We’ve already entered 2014, but there’s no better time than the present to look back at New York’s art shows of 2013 that deserve a special mention as some of the most outstanding of the year. Here are our picks:
#1 — Gutai at Guggenheim Museum

Tsuruko Yamazaki, “Entrance” (1955/2013) at the Guggenheim’s Gutai exhibition (photo by the author for Hyperallergic)
(February 15–May 8) 2013 was the year of Japan in New York, and while the Museum of Modern Art’s Japanese modernism–related tomes topped our best art books list, it was the Guggenheim’s large Gutai exhibition that starts off this year’s best of in NYC art.
This scholarly show brought together a large body of work never before seen in the Americas. It is remarkable that a US museum hadn’t before organized a show that corrects the long-held misconceptions about what Gutai is and how painting was only a small part of the larger effort to create a truly pioneering movement of intermedia experimental art. Objects like Tanaka Atsuko’s “Electric Dress” (1956) and Yoshida Minoru’s erotic machine-sculpture “Bisexual Flower” (1969) are masterpieces of the era, but they’re not the only ones deserving of that label that were on display. The show may not have been as visually stunning as those of some other non-conceptual movements of the same era, but the ideas were so powerful that they continue to resonate today. One of the uncanny things I noticed when walking through Gutai was that some of the work looked like it could’ve easily been created yesterday by a young ambitious artist.
#2 — Iran Modern at Asia Society

Marcos Grigorian, “Crossroads (Earthwork)” (1975), dried earth on canvas, 48 x 48 in (121.9 x 121.9 cm), collection of Cleopatra Birrenbach and Thomas Birrenbach (via Asia Society)

_Exercise materials_.
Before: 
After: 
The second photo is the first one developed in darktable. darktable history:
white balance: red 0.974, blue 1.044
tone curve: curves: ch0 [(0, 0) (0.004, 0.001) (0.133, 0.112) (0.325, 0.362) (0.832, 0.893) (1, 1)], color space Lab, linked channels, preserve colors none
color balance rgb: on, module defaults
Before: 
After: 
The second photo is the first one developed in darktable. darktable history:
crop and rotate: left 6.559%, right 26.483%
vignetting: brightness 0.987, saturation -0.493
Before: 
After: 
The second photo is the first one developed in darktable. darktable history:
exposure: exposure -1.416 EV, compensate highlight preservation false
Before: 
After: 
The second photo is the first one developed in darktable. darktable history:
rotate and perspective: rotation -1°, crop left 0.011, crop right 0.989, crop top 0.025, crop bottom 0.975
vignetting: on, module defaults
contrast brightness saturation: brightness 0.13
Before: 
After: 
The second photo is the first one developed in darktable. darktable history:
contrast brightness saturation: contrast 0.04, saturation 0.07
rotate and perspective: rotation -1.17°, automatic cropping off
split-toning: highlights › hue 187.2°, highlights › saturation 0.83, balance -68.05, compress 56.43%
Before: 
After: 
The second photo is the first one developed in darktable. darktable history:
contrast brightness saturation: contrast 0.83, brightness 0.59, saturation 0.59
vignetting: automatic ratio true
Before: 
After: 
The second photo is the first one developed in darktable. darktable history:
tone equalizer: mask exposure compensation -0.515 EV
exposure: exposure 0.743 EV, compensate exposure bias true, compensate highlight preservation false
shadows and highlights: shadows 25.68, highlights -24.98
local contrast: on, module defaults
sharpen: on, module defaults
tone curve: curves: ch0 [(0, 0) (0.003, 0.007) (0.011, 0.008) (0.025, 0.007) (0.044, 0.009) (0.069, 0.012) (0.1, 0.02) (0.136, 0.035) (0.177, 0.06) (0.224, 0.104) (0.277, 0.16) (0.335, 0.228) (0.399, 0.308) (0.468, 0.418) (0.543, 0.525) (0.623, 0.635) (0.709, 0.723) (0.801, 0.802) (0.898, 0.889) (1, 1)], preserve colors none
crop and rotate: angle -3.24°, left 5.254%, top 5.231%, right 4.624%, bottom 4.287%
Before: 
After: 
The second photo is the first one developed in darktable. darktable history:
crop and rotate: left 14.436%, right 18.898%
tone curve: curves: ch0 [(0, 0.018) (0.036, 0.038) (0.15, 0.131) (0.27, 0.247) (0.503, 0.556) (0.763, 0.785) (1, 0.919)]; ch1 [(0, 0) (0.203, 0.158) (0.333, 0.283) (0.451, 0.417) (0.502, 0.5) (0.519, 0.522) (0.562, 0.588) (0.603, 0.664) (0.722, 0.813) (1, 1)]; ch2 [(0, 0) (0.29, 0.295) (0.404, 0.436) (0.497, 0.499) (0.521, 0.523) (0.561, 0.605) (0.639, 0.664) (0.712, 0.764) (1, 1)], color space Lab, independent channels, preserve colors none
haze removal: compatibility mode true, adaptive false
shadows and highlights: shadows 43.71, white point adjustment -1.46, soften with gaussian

_Problem set_.
(a) In the entries, from the first line through the line containing "vignetting: automatic ratio true", change "developed" to "processed" and write those lines out again with nothing else altered.
(b) Continue the piece on New York's standout art shows of 2013 from where it stops.

_Answers given_.
(a)
Before: 
After: 
The second photo is the first one processed in darktable. darktable history:
white balance: red 0.974, blue 1.044
tone curve: curves: ch0 [(0, 0) (0.004, 0.001) (0.133, 0.112) (0.325, 0.362) (0.832, 0.893) (1, 1)], color space Lab, linked channels, preserve colors none
color balance rgb: on, module defaults
Before: 
After: 
The second photo is the first one processed in darktable. darktable history:
crop and rotate: left 6.559%, right 26.483%
vignetting: brightness 0.987, saturation -0.493
Before: 
After: 
The second photo is the first one processed in darktable. darktable history:
exposure: exposure -1.416 EV, compensate highlight preservation false
Before: 
After: 
The second photo is the first one processed in darktable. darktable history:
rotate and perspective: rotation -1°, crop left 0.011, crop right 0.989, crop top 0.025, crop bottom 0.975
vignetting: on, module defaults
contrast brightness saturation: brightness 0.13
Before: 
After: 
The second photo is the first one processed in darktable. darktable history:
contrast brightness saturation: contrast 0.04, saturation 0.07
rotate and perspective: rotation -1.17°, automatic cropping off
split-toning: highlights › hue 187.2°, highlights › saturation 0.83, balance -68.05, compress 56.43%
Before: 
After: 
The second photo is the first one processed in darktable. darktable history:
contrast brightness saturation: contrast 0.83, brightness 0.59, saturation 0.59
vignetting: automatic ratio true

(b)
(September 6–January 5) Few art shows are as timely as the Asia Society’s large show of modern Iranian art, Iran Modern. As American hawks started banging the drums of war with Iran earlier this year, and Hollywood awarded a very anti-Iranian film, Argo, the best picture Oscar, a show like Iran Modern helps puncture holes in many people’s monolithic ideas about a country that was once a democracy (overthrown by a CIA coup), was at the forefront of non-Western modernization throughout most of the 20th century, and that placed a strong emphasis on art as an important medium to visualize future ambitions. Panels and events that accompanied this exhibition included a daylong discussions of things little discussed in the West anymore, like the influential Shiraz Arts Festival, and all these helped enrich our understanding of Iran today and the factors that helped birth future cultural movements that changed the world, like the incredible explosion of Iranian film in the 1990s. Artist like Ahmad Aali, Siah Armajani (the only artist in this show who is relatively known in the US), Monir Shahroudy Farmanfarmaian, Marcos Grigorian, and Faramarz Pilaram deserve to be better known in the history of 20th- century art, and hopefully this show will help make that possible.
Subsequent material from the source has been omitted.